Job Finished in 19.732 seconds
Estimated value of Pi is 4.00000000000000000000
[fred@bright70 ~]$ hadoop jar $HADOOP_PREFIX/share/hadoop/mapreduce/hhadoop-mapreduce-examples-2.6.0.2.2.0.0-2041.jar pi <numMappers> <numSamplesPerMapper>

List of All Tests Available

[david@openstack1 ~]$ hadoop jar /cm/shared/apps/hadoop/ubs-test/share/hadoop/mapreduce/hadoop-mapreduce-examples-2.6.0.2.2.0.0-2041.jar -h
Unknown program '-h' chosen.
Valid program names are:
  aggregatewordcount: An Aggregate based map/reduce program that counts the words in the input files.
  aggregatewordhist: An Aggregate based map/reduce program that computes the histogram of the words in the input files.
  bbp: A map/reduce program that uses Bailey-Borwein-Plouffe to compute exact digits of Pi.
  dbcount: An example job that count the pageview counts from a database.
  distbbp: A map/reduce program that uses a BBP-type formula to compute exact bits of Pi.
  grep: A map/reduce program that counts the matches of a regex in the input.
  join: A job that effects a join over sorted, equally partitioned datasets
  multifilewc: A job that counts words from several files.
  pentomino: A map/reduce tile laying program to find solutions to pentomino problems.
  pi: A map/reduce program that estimates Pi using a quasi-Monte Carlo method.
  randomtextwriter: A map/reduce program that writes 10GB of random textual data per node.
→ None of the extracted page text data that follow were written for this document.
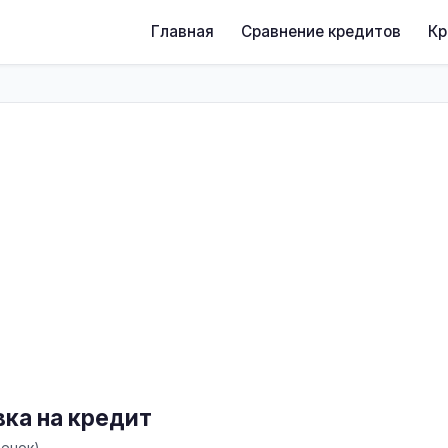
Главная
Сравнение кредитов
К
явка на кредит
ценок)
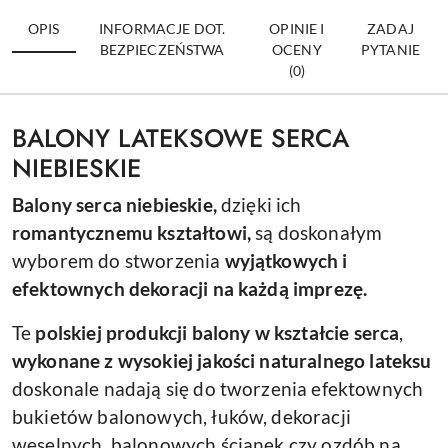
OPIS
INFORMACJE DOT.
OPINIE I
ZADAJ
BEZPIECZEŃSTWA
OCENY
PYTANIE
(0)
BALONY LATEKSOWE SERCA
NIEBIESKIE
Balony serca niebieskie,
dzięki ich
romantycznemu kształtowi,
są
doskonałym
wyborem do stworzenia
wyjątkowych i
efektownych dekoracji na każdą imprezę.
Te
polskiej produkcji balony w kształcie serca
,
wykonane z wysokiej jakości naturalnego lateksu
doskonale nadają się do tworzenia efektownych
bukietów balonowych, łuków, dekoracji
weselnych, balonowych ścianek czy ozdób na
  randomwriter: A map/reduce program that writes 10GB of random data per node.
  secondarysort: An example defining a secondary sort to the reduce.
  sort: A map/reduce program that sorts the data written by the random writer.
  sudoku: A sudoku solver.
  teragen: Generate data for the terasort
  terasort: Run the terasort
  teravalidate: Checking results of terasort
  wordcount: A map/reduce program that counts the words in the input files.
  wordmean: A map/reduce program that counts the average length of the words in the input files.
  wordmedian: A map/reduce program that counts the median length of the words in the input files.
  wordstandarddeviation: A map/reduce program that counts the standard deviation of the length of the words in the input files.